» Work instructions
Identify every line in the records that contains the string "skCircle", and copy each of those lines.

» Raw data
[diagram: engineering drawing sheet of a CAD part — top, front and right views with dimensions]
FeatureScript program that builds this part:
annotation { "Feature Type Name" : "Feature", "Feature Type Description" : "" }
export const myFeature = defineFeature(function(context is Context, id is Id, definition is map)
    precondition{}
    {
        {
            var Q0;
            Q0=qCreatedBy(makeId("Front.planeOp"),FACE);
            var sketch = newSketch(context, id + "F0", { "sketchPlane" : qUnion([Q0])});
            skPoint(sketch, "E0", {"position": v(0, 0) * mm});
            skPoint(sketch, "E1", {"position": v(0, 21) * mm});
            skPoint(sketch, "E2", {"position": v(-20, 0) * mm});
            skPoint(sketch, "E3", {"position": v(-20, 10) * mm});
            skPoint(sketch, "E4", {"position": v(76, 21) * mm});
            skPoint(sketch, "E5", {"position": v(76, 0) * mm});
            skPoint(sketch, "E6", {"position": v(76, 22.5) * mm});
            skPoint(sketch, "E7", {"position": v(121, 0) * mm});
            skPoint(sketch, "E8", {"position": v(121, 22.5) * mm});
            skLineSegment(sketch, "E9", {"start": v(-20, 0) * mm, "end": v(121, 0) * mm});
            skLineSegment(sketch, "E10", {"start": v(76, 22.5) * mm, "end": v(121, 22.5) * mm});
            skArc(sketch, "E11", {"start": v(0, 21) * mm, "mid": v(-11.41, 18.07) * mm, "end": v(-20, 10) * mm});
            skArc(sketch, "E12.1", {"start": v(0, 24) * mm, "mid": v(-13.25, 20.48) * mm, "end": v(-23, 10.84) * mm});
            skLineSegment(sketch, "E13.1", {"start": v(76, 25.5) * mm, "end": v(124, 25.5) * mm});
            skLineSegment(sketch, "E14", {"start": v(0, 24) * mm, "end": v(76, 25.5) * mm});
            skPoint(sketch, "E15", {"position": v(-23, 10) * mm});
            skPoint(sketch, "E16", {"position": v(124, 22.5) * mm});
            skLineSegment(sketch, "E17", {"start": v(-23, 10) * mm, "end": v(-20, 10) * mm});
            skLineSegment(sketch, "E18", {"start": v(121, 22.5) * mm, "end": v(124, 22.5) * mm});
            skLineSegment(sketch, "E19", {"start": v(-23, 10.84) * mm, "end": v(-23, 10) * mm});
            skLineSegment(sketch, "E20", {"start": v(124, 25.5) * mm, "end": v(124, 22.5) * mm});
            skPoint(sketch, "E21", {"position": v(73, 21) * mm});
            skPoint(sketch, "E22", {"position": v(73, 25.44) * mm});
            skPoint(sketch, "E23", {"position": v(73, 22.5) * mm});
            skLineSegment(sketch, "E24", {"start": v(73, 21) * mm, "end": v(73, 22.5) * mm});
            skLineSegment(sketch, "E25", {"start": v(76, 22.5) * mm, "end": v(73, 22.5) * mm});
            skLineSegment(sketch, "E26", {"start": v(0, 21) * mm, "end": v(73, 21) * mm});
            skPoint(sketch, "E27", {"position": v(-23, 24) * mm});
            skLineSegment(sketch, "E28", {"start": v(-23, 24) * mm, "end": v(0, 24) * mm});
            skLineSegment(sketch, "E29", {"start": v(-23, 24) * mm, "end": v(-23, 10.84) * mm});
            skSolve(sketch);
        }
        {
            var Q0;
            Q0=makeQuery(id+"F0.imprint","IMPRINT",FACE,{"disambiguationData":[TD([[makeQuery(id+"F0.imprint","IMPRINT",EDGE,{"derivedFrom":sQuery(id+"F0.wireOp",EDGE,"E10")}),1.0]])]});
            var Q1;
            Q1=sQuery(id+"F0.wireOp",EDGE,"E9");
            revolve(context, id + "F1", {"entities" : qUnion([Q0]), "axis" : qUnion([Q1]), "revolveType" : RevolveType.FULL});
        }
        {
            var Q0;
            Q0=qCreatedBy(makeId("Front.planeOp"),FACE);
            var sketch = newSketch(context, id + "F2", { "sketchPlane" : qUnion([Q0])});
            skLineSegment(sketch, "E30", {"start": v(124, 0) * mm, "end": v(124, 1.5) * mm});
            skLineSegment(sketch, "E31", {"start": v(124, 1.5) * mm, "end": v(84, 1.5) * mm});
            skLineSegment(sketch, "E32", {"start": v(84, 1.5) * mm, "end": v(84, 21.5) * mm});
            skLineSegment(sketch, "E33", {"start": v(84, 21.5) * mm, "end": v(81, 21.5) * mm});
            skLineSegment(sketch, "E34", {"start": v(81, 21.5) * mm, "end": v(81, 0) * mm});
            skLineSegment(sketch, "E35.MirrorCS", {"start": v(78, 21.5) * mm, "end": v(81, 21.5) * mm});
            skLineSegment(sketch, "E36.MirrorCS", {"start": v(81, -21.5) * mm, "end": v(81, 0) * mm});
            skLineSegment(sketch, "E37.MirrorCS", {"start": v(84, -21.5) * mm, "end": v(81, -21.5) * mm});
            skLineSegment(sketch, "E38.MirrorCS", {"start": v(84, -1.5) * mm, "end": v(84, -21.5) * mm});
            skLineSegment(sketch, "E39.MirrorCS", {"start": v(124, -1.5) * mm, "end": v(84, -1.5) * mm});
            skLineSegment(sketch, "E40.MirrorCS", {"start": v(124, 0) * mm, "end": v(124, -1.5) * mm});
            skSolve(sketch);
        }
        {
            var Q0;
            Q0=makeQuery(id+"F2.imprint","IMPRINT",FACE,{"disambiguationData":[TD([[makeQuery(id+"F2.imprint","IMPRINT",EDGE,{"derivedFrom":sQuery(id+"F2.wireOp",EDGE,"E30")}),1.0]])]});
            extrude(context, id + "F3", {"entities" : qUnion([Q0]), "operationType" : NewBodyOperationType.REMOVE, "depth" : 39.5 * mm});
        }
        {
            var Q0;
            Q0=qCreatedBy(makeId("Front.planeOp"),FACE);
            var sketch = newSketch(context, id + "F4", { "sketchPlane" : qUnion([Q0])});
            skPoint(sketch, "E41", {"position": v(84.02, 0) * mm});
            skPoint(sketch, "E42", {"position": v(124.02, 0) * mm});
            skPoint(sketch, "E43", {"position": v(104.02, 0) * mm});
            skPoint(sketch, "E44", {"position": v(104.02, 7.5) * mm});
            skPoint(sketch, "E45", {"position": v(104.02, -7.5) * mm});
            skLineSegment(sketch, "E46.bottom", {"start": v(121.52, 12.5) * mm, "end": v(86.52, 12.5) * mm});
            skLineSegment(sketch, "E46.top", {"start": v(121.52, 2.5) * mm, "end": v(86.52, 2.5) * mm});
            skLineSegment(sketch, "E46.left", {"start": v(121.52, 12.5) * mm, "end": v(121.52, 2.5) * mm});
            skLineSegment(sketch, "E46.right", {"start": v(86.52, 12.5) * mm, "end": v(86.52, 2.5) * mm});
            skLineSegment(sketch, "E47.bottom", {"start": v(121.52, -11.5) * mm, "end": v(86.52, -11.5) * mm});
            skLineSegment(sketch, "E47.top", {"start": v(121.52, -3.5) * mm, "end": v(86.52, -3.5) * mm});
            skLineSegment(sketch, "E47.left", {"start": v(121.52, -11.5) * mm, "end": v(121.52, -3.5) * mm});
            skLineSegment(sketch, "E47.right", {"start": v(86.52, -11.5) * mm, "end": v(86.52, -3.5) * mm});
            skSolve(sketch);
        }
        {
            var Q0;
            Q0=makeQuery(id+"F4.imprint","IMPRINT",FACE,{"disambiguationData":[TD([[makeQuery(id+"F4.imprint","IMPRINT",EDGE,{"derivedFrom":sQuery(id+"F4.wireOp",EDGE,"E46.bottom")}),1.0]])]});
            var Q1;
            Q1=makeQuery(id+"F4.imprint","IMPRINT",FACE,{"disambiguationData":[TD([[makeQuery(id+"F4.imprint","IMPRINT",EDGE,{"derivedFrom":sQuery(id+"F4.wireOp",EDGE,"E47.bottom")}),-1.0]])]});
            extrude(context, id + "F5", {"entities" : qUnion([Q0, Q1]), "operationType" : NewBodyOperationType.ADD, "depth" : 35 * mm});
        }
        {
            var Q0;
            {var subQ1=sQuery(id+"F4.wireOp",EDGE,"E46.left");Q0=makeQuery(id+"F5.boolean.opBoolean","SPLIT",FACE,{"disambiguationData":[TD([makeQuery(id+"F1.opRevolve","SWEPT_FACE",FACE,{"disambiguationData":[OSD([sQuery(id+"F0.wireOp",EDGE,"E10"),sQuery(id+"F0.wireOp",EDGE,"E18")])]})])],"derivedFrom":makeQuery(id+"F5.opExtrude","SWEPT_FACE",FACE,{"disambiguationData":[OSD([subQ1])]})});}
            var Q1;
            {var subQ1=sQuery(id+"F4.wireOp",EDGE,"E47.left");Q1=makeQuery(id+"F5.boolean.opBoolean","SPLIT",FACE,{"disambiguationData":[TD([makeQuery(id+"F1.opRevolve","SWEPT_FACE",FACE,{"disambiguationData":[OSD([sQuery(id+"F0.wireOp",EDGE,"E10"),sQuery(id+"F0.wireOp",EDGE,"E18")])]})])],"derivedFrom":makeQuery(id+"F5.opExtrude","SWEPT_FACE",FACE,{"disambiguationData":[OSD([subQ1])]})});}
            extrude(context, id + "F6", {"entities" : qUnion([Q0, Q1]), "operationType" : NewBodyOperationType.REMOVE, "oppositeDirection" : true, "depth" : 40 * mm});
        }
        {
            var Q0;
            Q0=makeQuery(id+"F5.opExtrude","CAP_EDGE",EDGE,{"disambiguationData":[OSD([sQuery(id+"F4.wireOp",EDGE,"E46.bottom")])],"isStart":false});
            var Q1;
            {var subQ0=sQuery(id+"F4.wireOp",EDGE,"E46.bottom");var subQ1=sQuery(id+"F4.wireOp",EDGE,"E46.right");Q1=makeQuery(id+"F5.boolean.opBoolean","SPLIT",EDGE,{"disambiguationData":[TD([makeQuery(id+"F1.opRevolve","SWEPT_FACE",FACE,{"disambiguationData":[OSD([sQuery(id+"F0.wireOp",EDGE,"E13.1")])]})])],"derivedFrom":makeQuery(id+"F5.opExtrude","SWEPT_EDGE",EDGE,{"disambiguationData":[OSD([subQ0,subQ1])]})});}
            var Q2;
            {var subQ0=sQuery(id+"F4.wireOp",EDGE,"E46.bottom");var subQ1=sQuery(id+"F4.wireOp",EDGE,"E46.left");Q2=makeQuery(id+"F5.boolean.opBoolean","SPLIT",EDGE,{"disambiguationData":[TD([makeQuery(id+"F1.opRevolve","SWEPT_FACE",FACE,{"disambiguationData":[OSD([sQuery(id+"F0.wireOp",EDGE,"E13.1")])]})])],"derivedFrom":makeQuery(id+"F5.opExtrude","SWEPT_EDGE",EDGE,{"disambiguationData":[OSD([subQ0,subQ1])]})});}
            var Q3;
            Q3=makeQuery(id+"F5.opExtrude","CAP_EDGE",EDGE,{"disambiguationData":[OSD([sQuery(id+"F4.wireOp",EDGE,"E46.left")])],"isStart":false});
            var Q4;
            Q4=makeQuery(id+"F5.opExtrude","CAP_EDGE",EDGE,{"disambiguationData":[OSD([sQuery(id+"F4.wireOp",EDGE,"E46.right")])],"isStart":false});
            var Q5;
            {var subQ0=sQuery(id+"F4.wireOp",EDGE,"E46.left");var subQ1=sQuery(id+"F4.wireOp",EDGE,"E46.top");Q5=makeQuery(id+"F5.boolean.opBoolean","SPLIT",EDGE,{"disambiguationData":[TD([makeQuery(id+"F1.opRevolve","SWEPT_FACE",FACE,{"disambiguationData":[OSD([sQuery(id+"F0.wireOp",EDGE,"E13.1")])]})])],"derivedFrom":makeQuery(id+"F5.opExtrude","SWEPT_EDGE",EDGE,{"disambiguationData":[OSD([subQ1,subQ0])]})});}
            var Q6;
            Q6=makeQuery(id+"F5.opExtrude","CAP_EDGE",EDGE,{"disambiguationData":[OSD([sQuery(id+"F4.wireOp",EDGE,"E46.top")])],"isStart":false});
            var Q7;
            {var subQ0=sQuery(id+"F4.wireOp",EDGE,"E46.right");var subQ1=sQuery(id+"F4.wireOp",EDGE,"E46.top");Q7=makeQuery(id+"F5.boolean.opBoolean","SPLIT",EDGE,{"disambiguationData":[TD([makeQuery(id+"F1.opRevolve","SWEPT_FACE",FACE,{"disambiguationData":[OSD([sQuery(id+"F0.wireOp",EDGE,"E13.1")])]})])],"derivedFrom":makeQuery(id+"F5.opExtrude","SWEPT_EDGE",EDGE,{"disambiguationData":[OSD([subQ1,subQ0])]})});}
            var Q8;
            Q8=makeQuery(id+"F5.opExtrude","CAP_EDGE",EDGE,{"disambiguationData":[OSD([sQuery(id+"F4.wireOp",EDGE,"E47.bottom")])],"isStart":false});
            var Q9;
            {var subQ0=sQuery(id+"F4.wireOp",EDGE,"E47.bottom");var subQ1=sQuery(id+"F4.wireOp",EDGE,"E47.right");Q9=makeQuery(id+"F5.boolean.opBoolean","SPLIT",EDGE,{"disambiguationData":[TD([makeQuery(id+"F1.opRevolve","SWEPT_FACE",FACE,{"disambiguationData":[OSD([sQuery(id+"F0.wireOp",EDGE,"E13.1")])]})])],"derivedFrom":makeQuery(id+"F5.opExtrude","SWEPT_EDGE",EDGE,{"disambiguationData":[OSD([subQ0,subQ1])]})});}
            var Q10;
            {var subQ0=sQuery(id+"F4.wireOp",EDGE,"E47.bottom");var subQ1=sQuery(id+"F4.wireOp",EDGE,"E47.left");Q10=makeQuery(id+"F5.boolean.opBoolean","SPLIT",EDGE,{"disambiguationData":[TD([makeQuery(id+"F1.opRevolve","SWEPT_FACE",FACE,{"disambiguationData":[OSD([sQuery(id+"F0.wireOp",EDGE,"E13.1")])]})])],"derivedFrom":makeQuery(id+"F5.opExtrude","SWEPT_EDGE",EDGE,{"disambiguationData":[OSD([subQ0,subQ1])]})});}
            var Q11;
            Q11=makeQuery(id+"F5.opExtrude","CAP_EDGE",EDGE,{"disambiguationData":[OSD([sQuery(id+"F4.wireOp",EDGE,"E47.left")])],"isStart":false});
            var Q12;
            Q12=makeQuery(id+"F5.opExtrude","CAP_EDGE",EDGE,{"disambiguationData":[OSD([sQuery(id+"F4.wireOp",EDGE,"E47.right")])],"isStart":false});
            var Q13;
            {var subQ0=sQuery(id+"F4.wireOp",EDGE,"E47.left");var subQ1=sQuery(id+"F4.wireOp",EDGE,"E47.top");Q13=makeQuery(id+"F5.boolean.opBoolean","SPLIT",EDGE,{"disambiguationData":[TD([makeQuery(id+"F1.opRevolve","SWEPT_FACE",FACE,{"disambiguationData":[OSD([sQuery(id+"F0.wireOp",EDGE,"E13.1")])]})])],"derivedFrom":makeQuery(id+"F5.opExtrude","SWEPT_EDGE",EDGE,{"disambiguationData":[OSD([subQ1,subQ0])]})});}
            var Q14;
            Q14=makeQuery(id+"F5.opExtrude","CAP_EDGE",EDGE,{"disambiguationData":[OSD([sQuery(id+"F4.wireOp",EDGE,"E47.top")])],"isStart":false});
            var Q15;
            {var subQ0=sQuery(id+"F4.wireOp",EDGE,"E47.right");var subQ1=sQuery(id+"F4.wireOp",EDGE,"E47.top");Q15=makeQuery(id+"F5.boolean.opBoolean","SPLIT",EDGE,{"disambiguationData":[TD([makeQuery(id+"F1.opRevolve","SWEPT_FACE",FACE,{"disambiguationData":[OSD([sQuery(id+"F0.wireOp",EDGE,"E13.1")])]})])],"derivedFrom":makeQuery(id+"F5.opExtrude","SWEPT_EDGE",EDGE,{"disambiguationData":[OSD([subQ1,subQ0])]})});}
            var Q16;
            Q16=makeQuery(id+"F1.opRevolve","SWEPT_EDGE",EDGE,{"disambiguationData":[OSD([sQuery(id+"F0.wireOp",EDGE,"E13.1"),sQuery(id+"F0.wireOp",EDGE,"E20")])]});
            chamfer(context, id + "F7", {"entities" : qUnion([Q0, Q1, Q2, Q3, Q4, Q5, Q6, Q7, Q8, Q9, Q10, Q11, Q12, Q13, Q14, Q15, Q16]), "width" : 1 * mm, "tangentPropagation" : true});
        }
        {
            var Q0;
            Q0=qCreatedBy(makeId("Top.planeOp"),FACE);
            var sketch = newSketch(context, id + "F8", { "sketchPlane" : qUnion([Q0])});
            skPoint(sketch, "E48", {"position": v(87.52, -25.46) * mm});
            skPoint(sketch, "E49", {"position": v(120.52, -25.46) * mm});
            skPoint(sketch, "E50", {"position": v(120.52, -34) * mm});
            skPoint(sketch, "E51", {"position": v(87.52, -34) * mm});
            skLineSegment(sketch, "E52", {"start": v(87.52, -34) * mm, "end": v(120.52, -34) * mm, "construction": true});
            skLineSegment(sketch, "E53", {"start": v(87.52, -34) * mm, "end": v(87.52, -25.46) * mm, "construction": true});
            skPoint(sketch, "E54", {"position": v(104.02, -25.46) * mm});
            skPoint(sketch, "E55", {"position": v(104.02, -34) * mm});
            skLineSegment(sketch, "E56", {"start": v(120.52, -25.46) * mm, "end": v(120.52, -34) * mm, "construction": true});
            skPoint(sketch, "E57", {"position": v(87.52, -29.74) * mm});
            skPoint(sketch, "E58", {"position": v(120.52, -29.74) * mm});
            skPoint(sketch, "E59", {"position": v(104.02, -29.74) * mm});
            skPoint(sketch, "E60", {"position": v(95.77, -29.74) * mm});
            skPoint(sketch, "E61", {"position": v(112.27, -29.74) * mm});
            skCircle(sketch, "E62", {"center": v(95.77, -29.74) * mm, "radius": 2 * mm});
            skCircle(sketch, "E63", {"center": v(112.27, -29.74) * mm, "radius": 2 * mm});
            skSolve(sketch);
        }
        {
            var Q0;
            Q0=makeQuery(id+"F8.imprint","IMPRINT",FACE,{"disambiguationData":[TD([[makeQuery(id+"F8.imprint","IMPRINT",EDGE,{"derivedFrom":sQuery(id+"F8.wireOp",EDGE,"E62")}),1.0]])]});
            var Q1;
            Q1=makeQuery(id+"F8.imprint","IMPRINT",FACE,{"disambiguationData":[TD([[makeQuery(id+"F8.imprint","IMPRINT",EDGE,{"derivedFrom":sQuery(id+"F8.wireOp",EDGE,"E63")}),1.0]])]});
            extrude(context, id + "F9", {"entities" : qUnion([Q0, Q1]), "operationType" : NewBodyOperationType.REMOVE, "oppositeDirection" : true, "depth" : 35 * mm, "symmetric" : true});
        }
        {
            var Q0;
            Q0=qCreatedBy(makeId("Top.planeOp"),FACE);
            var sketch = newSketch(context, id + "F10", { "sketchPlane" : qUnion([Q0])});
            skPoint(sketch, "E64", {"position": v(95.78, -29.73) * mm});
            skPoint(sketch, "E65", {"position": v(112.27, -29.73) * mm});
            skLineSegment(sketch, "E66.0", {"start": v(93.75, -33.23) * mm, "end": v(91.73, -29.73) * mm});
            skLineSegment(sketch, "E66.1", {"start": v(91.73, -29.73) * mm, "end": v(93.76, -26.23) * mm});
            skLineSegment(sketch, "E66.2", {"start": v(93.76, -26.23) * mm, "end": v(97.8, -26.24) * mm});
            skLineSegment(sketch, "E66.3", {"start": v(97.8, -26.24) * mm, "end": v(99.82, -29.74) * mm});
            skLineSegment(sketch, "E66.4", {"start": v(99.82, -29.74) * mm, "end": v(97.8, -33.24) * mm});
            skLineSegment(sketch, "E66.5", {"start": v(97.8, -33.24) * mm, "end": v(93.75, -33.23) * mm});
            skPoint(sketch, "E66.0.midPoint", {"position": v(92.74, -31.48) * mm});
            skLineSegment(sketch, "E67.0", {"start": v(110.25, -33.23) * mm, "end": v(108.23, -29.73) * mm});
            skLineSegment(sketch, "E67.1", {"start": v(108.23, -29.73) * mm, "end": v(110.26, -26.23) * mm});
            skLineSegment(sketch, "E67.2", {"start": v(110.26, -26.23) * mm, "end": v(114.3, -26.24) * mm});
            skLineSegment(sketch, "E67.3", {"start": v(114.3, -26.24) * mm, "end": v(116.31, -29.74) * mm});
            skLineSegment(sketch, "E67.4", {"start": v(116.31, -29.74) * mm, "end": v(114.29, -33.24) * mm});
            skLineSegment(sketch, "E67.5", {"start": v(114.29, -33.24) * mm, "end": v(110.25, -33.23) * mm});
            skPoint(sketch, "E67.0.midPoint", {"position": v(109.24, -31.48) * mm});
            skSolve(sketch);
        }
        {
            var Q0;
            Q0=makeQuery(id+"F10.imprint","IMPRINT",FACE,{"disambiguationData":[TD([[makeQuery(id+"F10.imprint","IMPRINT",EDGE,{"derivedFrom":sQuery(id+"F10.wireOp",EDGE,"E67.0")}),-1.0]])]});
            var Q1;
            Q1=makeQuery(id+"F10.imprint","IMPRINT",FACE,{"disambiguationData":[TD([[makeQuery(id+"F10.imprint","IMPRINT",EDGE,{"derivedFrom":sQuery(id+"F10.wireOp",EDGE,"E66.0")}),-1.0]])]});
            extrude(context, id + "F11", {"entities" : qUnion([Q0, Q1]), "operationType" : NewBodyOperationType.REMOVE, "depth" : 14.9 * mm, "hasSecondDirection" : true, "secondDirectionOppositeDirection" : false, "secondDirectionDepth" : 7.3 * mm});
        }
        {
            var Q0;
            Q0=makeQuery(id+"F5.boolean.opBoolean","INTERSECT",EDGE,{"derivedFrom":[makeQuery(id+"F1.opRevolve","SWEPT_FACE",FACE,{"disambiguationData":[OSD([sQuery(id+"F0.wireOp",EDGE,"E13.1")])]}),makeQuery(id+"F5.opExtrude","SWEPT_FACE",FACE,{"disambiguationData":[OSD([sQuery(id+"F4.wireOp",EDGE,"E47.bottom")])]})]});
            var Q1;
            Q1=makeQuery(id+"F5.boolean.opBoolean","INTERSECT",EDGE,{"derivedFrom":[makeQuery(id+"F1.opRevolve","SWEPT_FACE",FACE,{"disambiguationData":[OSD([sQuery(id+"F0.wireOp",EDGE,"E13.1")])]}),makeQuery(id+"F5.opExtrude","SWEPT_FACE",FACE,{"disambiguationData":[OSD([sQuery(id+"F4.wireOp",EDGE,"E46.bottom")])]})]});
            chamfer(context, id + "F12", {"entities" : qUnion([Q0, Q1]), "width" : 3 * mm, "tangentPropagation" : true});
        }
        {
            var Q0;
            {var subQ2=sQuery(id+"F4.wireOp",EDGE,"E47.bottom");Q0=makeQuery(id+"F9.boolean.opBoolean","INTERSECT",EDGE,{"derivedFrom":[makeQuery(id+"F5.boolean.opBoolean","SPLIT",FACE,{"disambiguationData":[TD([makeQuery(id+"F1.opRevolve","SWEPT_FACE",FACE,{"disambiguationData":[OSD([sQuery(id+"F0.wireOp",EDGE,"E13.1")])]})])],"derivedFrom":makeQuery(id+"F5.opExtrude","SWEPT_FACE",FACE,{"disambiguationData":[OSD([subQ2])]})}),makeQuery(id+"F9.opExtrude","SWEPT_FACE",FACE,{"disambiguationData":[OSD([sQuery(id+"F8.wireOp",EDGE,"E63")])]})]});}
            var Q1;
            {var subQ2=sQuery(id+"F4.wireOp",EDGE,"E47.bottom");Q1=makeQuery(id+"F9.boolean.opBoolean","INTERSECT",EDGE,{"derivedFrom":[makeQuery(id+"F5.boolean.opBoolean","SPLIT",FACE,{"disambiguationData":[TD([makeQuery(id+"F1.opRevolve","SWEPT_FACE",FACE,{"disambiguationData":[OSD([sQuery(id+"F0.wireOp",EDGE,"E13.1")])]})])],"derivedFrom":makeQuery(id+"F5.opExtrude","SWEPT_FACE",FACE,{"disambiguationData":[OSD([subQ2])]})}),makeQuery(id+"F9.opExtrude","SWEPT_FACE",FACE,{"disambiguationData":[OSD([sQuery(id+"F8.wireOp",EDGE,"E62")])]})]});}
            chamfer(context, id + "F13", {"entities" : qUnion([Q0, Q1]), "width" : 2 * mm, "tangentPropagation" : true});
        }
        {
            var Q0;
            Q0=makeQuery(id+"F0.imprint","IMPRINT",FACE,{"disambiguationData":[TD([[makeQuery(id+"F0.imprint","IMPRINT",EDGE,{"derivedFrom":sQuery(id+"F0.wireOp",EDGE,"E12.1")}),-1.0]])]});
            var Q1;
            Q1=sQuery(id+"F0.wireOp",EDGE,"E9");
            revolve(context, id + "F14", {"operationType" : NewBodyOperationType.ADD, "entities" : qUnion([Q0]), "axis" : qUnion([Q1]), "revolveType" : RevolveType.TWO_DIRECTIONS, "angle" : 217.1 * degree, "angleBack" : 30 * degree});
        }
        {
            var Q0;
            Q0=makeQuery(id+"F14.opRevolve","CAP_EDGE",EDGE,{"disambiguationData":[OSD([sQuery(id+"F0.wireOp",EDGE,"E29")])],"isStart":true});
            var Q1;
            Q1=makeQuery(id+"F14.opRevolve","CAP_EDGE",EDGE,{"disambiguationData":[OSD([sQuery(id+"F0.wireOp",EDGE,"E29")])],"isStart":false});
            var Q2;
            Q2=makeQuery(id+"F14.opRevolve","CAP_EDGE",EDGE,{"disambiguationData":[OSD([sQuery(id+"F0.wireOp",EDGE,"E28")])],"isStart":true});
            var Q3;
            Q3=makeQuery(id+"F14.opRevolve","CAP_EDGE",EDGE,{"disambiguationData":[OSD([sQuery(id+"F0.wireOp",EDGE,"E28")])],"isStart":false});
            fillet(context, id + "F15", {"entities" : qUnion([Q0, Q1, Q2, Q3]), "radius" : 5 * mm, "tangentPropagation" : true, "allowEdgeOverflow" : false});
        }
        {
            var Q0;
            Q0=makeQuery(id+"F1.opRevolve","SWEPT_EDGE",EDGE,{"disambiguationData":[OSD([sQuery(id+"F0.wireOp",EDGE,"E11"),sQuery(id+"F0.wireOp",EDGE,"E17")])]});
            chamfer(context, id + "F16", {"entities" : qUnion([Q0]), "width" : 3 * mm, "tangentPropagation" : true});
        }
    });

» Solution to the problem
            skCircle(sketch, "E62", {"center": v(95.77, -29.74) * mm, "radius": 2 * mm});
            skCircle(sketch, "E63", {"center": v(112.27, -29.74) * mm, "radius": 2 * mm});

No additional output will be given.